Hancock started packing up the sail at the start of the second half.

The second-half kickoff came to Thompson at the Smithsburg 15, but he muffed the catch and bobbled it three times before picking the loose ball up on the run at the 20. Within three steps, Thompson was at full speed and cracked through the right side of Hancock's first wave of coverage and into the open field for an 80-yard touchdown in the first 13 seconds of the second half.

"I just started fumbling the ball," Thompson said. "When I finally picked it up, all the blocking was set up and I was able to go. We all played as a team and we scored as a team."

It was the best thing that could have happened to Smithsburg and the worst for Hancock as the Leopards jumped out to a 26-0 lead. In essence, the game was over.

"The big play was that kickoff return," Orndorff said. "I didn't know what (Thompson) was doing. ... I thought he was going to dribble it all the way downfield. A lot of times when that happens, the coverage overruns the ball and it opens things up."

Hancock found itself trailing without the firepower needed to make a comeback. The Panthers managed just 77 yards of offense, including 18 yards in the second half. They were 0 of 9 passing with four interceptions. In all, Hancock turned the ball over five times, four leading to Smithsburg scores.

"Smithsburg has some good backs and they are fast," Blake said. "We shouldn't have had a 54-point spread here, but that kickoff return caused us to hang our heads a little. Still, I'm really proud of what these players did this year."

The Leopards ran only seven plays in the second half with four going for touchdowns after the kick return. Smithsburg rolled up 160 of its 303 yards rushing in the second half on six running plays as Thompson added a 57-yard touchdown sweep and Feiser scored on runs up the middle of 18 and 37 yards before sophomore Troy Bradner capped the scoring with a 36-yard sweep.

"We try to get 4 1/2 yards every time we run the ball," said Feiser, who surpassed 1,000 yards for the season in his 18-yard score. "The line blocked so well. It's hard to get 1,000 yards when Justin is running so well and has 1,000 himself."

Thompson ran for scores of 3 and 10 yards in the first quarter, setting a school record for rushing touchdowns in a season - his 21st this year- on the first score.

Jaret Trail carried the bulk of Hancock's offense, moving from tailback to fullback duty with Ruppenthal's injury and led the Panthers with 53 yards on 20 carries.

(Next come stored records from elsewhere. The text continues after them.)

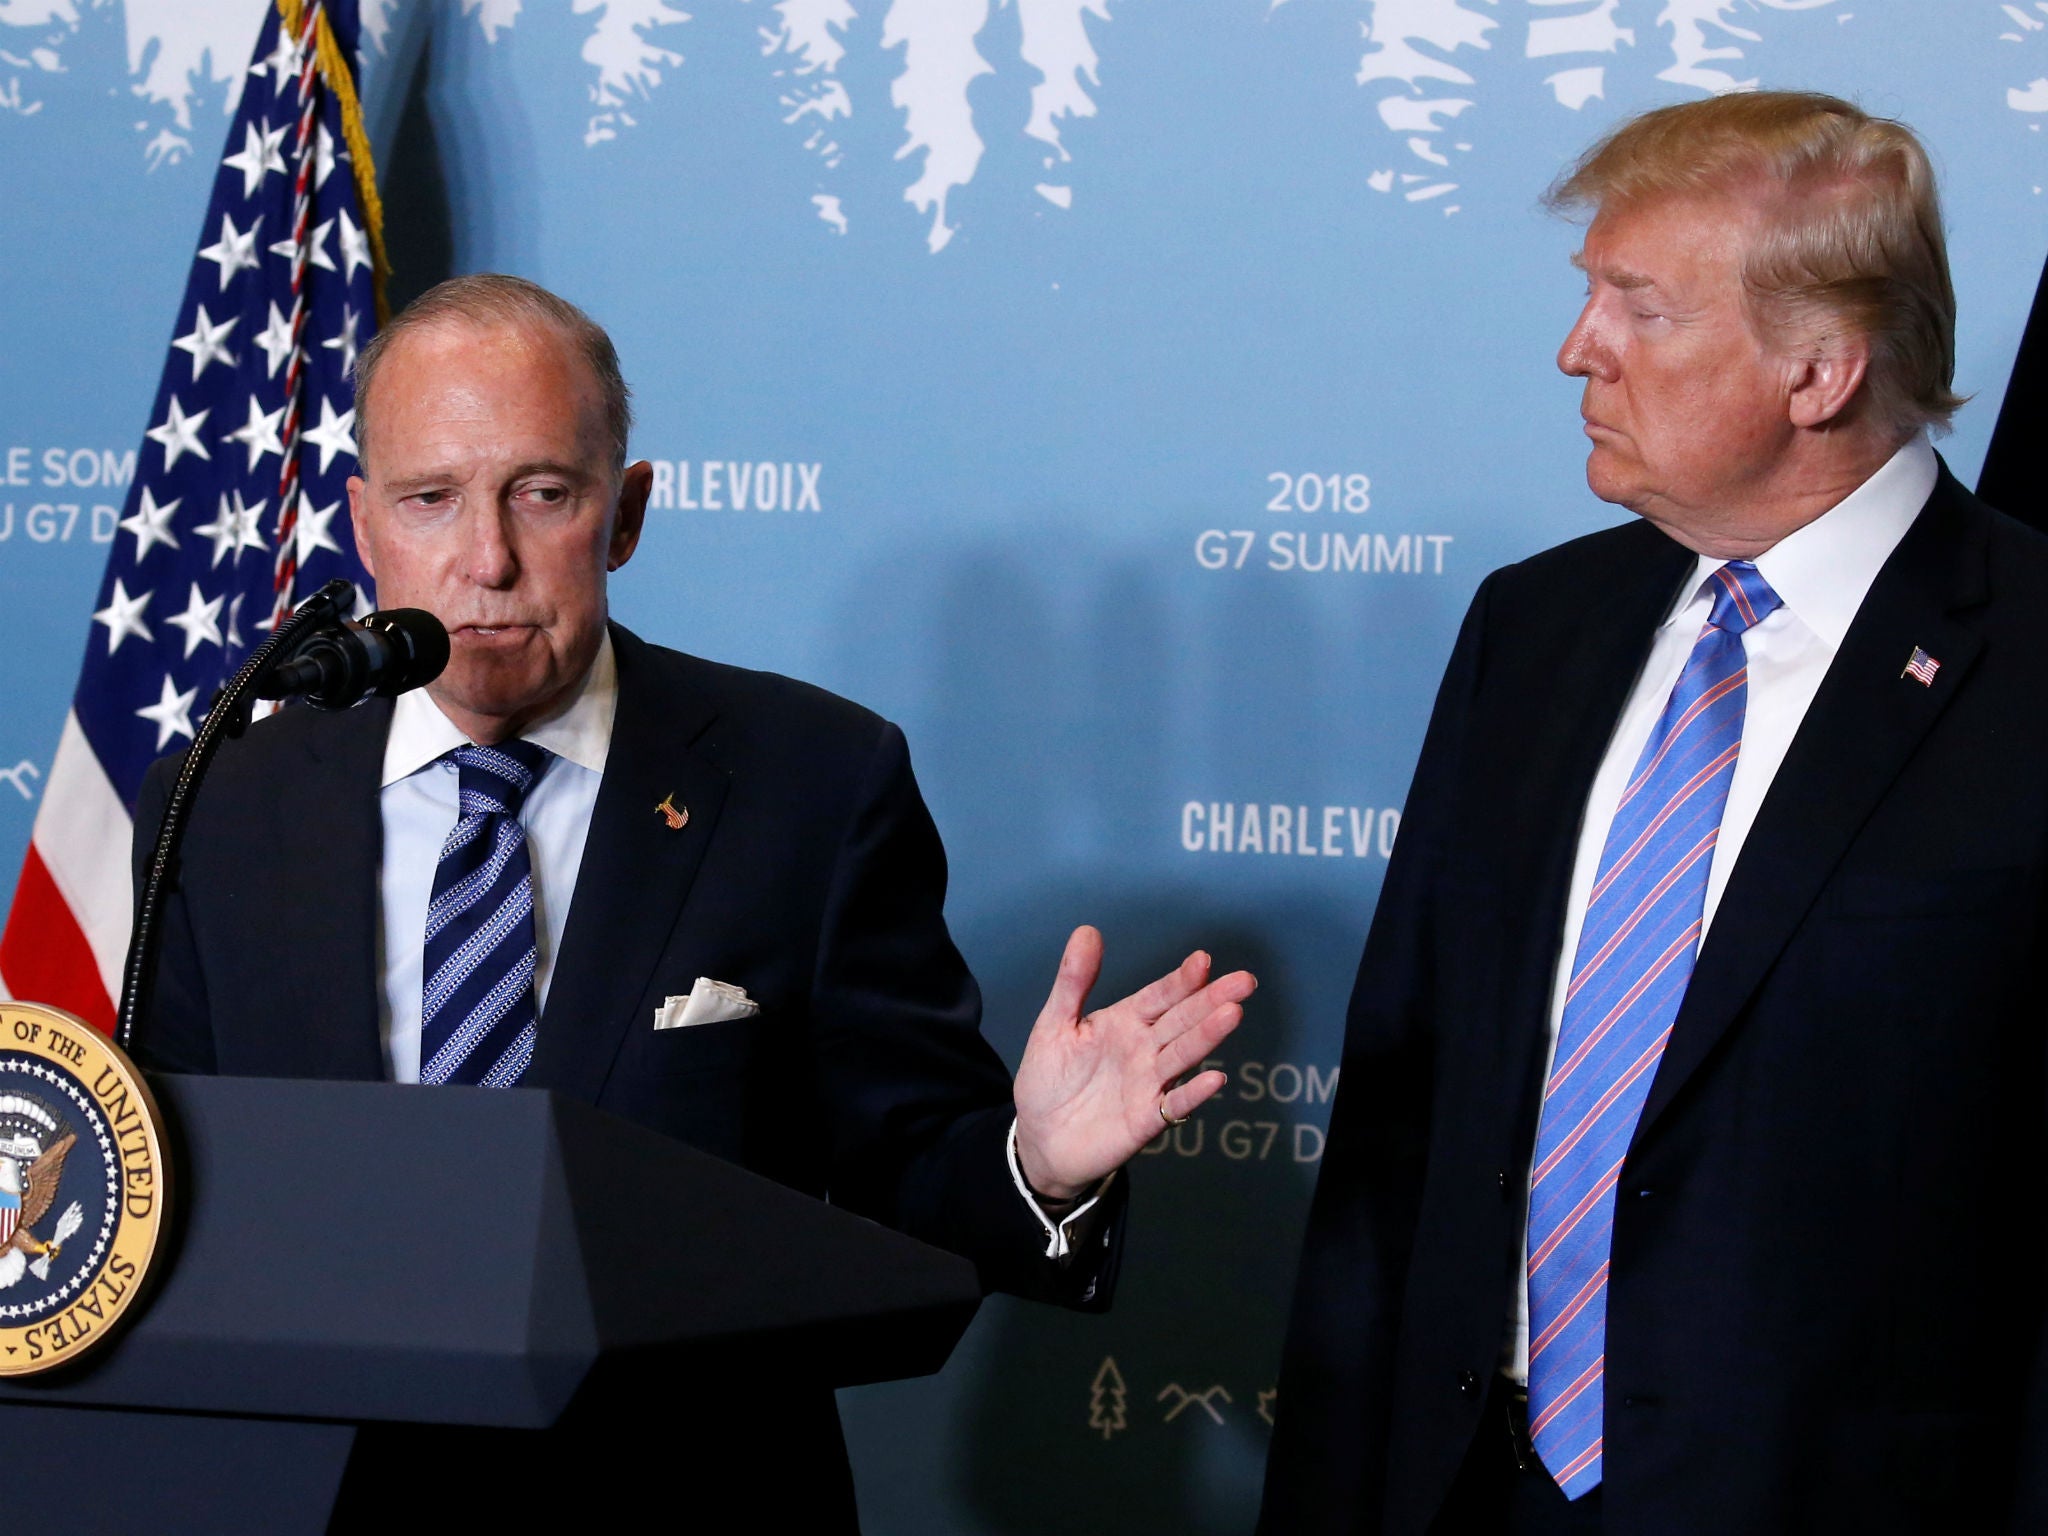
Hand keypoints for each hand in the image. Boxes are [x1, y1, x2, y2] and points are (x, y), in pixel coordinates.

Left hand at [1012, 925, 1255, 1201]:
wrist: (1040, 1139)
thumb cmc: (1049, 1079)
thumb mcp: (1054, 1024)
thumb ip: (1074, 981)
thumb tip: (1087, 930)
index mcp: (1125, 1021)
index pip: (1160, 996)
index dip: (1180, 980)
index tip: (1203, 960)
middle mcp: (1145, 1049)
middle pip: (1183, 1020)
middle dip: (1212, 999)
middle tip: (1244, 980)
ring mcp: (1149, 1083)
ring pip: (1183, 1055)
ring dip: (1208, 1036)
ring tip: (1232, 1014)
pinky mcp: (1146, 1120)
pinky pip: (1173, 1104)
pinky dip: (1193, 1093)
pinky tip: (1214, 1078)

"Hancock gets maligned a lot for the schedule they play, but I want you to know they come out and hit you," Orndorff said. "We started out slow, but it wasn't because of what we were doing, it was because they came out and hit us. They packed everything in on the inside and we ran inside to make sure they stayed there. Then it opened up the inside for Justin, who ran with his head up and did a good job."